§ **TEXT PROVIDED**
= July 1942 =

Month of 1942

The following events occurred in July 1942:

==July 1, 1942 (Wednesday)==
- The First Battle of El Alamein began.
- German Army Group South overran Sevastopol fortress.
- Erich von Manstein was promoted to field marshal for capturing Sevastopol.
- 44 Japanese were killed by Australian commandos in the Raid on Heath's Farm in New Guinea.
- The first B-17 Flying Fortress arrived in Britain.
- Pierre Laval allowed German forces to enter Vichy France to hunt for clandestine radio transmitters.
- The Japanese auxiliary ship Montevideo Maru was torpedoed and sunk off Cape Bojeador, Luzon, Philippines by the American submarine Sturgeon, unaware that it was carrying a large number of Australian prisoners of war and civilians. 1,054 Australians perished, the worst maritime disaster in Australian history.
- German submarines U-414 and U-707 were commissioned.
- Born:
  - Geneviève Bujold, actress, in Montreal, Quebec, Canada;
  - Andraé Crouch, gospel singer, songwriter, producer and pastor, in San Francisco, California (d. 2015)
- Died: Peadar Toner Mac Fhionnlaoich, 84, Irish writer

==July 2, 1942 (Thursday)==
- Following two weeks of reverses on the North African front, a motion of censure was brought against Winston Churchill in the House of Commons proposing that "this House, while paying tribute to the heroism and endurance of the Armed Forces of the Crown in circumstances of exceptional difficulty, has no confidence in the central direction of the war." Churchill gave a lengthy speech before the vote, conceding that the campaign in North Africa had not been going well but insisting that things would improve once vast amounts of American military supplies arrived. The motion was defeated, 475 to 25.

§ **DATA PROVIDED**
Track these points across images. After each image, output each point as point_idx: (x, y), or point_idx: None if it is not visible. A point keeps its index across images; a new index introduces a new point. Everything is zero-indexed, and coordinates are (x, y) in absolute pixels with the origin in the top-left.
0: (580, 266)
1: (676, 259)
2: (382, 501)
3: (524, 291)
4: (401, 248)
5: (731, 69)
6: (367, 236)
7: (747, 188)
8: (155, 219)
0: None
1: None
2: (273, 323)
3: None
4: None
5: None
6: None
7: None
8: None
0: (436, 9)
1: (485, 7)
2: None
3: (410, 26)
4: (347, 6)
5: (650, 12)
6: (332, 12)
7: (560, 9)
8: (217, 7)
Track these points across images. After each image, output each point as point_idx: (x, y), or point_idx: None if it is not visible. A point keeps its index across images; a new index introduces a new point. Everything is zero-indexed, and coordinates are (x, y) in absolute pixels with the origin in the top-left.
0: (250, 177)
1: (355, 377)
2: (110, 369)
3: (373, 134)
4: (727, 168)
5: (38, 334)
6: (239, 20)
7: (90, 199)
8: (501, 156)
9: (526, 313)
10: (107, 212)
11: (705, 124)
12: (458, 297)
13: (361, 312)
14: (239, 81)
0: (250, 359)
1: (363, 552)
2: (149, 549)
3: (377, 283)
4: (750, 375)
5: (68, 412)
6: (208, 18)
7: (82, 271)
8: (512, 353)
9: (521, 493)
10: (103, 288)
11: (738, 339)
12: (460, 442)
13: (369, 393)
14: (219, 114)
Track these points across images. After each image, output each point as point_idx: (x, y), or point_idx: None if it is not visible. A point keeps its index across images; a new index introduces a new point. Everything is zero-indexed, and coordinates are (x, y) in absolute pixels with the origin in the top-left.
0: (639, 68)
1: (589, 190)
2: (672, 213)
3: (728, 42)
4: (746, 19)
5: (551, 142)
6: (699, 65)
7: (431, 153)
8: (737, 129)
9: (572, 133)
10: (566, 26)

§ **TASK INSTRUCTIONS**
• 1. In the rows, from the first line through the line holding "8: (217, 7)", inclusive, substitute "upper-left" for "top-left" and give those lines again with everything else unchanged.
• 2. Proceed with the text on the events of July 1942, picking up right after its last sentence.

§ **ANSWERS PER TASK**
• 1.
Track these points across images. After each image, output each point as point_idx: (x, y), or point_idx: None if it is not visible. A point keeps its index across images; a new index introduces a new point. Everything is zero-indexed, and coordinates are (x, y) in absolute pixels with the origin in the upper-left.
0: (580, 266)
1: (676, 259)
2: (382, 501)
3: (524, 291)
4: (401, 248)
5: (731, 69)
6: (367, 236)
7: (747, 188)
8: (155, 219)
0: None
1: None
2: (273, 323)
3: None
4: None
5: None
6: None
7: None
8: None
0: (436, 9)
1: (485, 7)
2: None
3: (410, 26)
4: (347, 6)
5: (650, 12)
6: (332, 12)
7: (560, 9)
8: (217, 7)

• 2.
- The German 6th Army and 4th Panzer Army met at Stary Oskol, but no Soviet forces were encircled.
- British forces occupied the island of Mayotte in the Mozambique Channel.
- German submarine U-629 was commissioned.
- The Slovak Academy of Sciences was formed.
- Born: Vicente Fox, 55th President of Mexico, in Mexico City

==July 3, 1942 (Friday)==
- The Flying Tigers fought their final engagement, driving away eight Japanese bombers raiding Hengyang.
- The American Liberty ship Alexander Macomb was sunk on her maiden voyage east of Cape Cod by German submarine U-215, which was then depth charged and sunk off the coast of New England by the British anti-submarine trawler Le Tiger.
- Russian authorities admitted the loss of Sevastopol but claimed that its capture had cost the Germans 300,000 casualties.
- The U.S. Army relaxed its draft standards to allow induction of selectees with physical deformities for limited military service.

==July 4, 1942 (Saturday)==
- The Siege of Sevastopol ended after eight months with an Axis victory when organized Soviet resistance in the Crimea ended.
- German authorities began systematically gassing Jews at Auschwitz.
- Soviet forces retreated at Kursk and Belgorod.
- The Flying Tigers were dissolved and replaced by the China Air Task Force.
- The 15th Bombardment Squadron became the first USAAF unit to bomb occupied Europe when it joined the RAF in a raid on the Netherlands.
- Japanese destroyer Nenohi was torpedoed and sunk southeast of Attu Island by the American submarine Triton.
- German submarine U-167 was commissioned.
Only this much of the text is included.